Sweaty Betty — Lululemon’s more expensive, London-based competitor — is expanding rapidly and threatening Lululemon’s turf.
The company now has expanded its UK empire to the US — and only in upscale, trendy neighborhoods. Sweaty Betty currently has units in Greenwich, Connecticut; Manhattan’s trendy Soho neighborhood, and Manhattan’s fitness-obsessed Flatiron neighborhood.
Bloomingdale’s in New York City and Short Hills also sell Sweaty Betty products. A store recently opened up in Los Angeles, and more are opening up in California.
Earlier this year, Racked asked if Everlane was “the new J. Crew.”
Everlane has been around for a few years, but the brand has been gaining more traction as radical transparency — one of the brand’s core tenets — has been gaining popularity among consumers.
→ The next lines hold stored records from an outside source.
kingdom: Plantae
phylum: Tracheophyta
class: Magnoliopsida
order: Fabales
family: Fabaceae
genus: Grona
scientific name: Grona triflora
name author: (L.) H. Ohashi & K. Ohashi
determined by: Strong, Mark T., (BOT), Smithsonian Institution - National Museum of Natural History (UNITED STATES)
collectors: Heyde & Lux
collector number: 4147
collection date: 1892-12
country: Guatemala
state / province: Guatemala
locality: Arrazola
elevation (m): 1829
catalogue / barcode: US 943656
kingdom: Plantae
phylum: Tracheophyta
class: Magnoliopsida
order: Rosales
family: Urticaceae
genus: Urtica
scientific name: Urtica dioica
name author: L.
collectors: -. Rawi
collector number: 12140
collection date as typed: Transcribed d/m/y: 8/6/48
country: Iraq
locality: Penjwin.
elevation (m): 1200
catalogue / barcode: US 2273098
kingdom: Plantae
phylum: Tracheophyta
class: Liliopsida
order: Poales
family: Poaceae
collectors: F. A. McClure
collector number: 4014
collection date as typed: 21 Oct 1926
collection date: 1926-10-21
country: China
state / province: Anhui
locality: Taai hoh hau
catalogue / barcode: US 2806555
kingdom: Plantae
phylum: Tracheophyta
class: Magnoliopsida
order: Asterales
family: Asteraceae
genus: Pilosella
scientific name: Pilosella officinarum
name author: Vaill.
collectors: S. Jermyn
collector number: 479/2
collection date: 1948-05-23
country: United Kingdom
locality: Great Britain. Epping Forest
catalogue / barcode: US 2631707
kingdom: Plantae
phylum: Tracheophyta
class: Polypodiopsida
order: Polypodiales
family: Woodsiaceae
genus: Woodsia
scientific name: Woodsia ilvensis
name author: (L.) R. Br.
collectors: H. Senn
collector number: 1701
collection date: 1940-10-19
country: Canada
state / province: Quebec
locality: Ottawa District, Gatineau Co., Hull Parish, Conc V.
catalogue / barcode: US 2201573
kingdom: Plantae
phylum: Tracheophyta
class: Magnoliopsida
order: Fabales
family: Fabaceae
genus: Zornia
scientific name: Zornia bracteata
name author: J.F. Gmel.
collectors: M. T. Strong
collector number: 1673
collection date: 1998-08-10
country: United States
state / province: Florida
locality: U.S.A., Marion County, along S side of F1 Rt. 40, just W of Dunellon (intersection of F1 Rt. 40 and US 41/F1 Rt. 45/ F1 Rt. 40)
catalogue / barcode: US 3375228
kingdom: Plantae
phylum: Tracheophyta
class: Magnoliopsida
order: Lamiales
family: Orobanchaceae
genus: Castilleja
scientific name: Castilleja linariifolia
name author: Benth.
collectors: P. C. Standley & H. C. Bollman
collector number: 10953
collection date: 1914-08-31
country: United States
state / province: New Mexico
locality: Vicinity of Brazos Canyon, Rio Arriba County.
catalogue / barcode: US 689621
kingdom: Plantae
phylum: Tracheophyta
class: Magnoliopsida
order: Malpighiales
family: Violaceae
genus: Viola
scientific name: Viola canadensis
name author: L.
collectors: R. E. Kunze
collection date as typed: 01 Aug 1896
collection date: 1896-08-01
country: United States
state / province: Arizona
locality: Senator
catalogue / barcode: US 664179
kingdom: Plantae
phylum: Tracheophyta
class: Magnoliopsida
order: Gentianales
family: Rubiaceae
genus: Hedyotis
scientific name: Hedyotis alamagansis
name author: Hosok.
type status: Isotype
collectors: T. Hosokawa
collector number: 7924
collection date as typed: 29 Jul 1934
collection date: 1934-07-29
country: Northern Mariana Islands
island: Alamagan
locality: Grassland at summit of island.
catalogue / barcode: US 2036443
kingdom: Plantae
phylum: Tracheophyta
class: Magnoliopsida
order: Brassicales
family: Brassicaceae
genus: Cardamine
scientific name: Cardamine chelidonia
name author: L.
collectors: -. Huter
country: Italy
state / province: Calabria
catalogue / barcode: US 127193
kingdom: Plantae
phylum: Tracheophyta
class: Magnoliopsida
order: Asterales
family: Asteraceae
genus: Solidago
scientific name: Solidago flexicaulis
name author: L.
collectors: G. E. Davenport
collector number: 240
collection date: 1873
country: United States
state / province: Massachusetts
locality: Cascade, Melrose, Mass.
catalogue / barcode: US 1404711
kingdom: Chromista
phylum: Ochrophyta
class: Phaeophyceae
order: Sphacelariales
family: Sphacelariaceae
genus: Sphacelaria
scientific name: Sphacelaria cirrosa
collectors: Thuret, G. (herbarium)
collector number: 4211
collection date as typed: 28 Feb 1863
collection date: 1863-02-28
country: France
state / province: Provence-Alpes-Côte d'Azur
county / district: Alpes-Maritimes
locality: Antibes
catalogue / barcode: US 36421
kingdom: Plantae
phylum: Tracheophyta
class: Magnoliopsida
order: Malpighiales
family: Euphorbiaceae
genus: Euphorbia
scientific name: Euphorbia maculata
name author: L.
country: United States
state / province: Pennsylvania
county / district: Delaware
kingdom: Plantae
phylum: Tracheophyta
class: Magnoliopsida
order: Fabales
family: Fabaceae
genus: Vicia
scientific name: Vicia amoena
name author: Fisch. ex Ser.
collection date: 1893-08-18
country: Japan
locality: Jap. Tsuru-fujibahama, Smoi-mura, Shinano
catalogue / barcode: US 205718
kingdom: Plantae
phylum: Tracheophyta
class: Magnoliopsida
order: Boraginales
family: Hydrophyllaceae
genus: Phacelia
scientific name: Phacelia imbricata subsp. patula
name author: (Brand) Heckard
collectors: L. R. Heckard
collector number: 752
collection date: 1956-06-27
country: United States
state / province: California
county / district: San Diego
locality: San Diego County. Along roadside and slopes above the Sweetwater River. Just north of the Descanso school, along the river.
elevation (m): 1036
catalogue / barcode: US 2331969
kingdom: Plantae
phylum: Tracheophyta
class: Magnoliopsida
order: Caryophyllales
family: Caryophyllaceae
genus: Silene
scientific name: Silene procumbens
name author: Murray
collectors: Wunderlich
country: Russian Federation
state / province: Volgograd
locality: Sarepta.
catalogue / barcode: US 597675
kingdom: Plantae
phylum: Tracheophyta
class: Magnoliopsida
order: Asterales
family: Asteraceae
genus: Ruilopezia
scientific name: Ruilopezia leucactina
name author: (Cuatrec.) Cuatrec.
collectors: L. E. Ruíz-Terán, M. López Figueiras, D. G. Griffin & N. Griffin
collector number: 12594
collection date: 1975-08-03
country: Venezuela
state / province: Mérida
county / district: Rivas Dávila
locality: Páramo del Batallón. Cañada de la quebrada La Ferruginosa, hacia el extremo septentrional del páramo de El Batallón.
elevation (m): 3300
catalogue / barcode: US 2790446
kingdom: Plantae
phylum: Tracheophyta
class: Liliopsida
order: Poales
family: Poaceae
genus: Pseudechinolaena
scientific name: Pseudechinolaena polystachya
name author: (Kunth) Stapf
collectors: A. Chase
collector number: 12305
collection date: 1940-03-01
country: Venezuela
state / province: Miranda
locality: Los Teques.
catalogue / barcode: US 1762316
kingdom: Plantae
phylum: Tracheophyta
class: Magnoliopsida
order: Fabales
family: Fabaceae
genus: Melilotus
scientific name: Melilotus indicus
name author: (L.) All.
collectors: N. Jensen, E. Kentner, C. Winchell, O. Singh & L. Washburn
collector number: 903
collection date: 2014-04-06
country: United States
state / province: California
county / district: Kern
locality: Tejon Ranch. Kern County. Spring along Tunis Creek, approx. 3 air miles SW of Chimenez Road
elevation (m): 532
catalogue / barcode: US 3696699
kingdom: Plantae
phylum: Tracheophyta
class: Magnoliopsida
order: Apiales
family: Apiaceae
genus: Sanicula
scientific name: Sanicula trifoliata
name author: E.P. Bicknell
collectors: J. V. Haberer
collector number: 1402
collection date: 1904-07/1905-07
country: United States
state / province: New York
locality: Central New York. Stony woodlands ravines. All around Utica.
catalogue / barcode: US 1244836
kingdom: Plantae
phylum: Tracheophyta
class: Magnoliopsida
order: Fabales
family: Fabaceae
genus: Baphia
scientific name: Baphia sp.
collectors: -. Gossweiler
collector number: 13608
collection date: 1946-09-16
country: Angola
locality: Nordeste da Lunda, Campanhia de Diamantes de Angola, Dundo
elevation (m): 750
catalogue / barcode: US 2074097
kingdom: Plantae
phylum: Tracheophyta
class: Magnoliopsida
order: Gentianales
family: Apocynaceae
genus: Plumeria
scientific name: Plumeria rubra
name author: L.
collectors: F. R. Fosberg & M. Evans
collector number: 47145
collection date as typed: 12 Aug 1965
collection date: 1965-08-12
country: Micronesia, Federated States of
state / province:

Its direct-to-consumer model helps keep prices competitive.
When Business Insider met with the company’s filterless CEO, Erin Yogasundram, this fall, she said she was meeting with investors to potentially fund her already-successful internet retailer.
The company has been subject to ample criticism, but its target demographic — teens who speak the language of the internet — love it, and Yogasundram’s commitment to being herself is laudable.
Topshop has already taken the UK by storm, and it has several outposts in fashionable cities in the US.
But in April 2016, Topshop will debut its athleisure partnership with Beyoncé, and nothing brings people together like Beyoncé.
Primark wins the limbo contest of “how low can you go” in fast fashion. The company’s first US location debuted this year, and it has plans for expansion. Will Primark dethrone Forever 21 in 2016?
Under Armour had an explosive year — it had its first billion-dollar quarter this fall. The company prides itself on its underdog ethos, but it might not be an underdog for much longer. The brand is growing at a rapid pace and is quickly catching up to Nike.
Timberland is on track to nearly double its revenue by 2019, which means we’ll likely be seeing some growth in 2016. Timberland’s president, Stewart Whitney, told Business Insider in an interview that the brand has seen tremendous growth by zeroing in on a specific customer — someone he calls the “outdoor lifestyler.”
Yes — it’s coming back from the dead. This summer, news broke that the retailer that was popular among tween girls in the ’90s would return come 2016. The women who grew up wearing the glittery, butterfly-adorned apparel are too old for the clothes now, so will nostalgia draw them back? Will their kids shop there? We’ll have to see.
C. Wonder will make its grand return on QVC come 2016. The brand had announced it was closing its doors earlier this year. But Xcel brands acquired it this year, and now the easy-on-the-eyes Brad Gorseki will serve as the company’s new creative director.
Adidas has been working to improve its sales after falling behind Under Armour. It certainly helps to have Kanye West on board with his extremely popular Yeezy Boosts. The company has been making an effort to push its US sales to catch up to its competitors.
Brandy Melville has continued to gain popularity with young people. Its models are Instagram stars. The brand, however, has experienced ample controversy for its “one size fits most” sizing policy — that size isn’t “most,” it’s “thin.”
Aerie’s comparable sales have been consistently positive, and in its most recent quarter, comparable sales were up 21%. This is largely attributable the brand’s noble campaign, Aerie Real, which forgoes Photoshop.
“We are seeing more and more opportunity to strengthen the emotional connection with today’s young woman. Our customers believe in what we stand for. Aerie Real and untouched models are the core to our brand DNA,” brand President Jennifer Foyle said on a recent earnings call.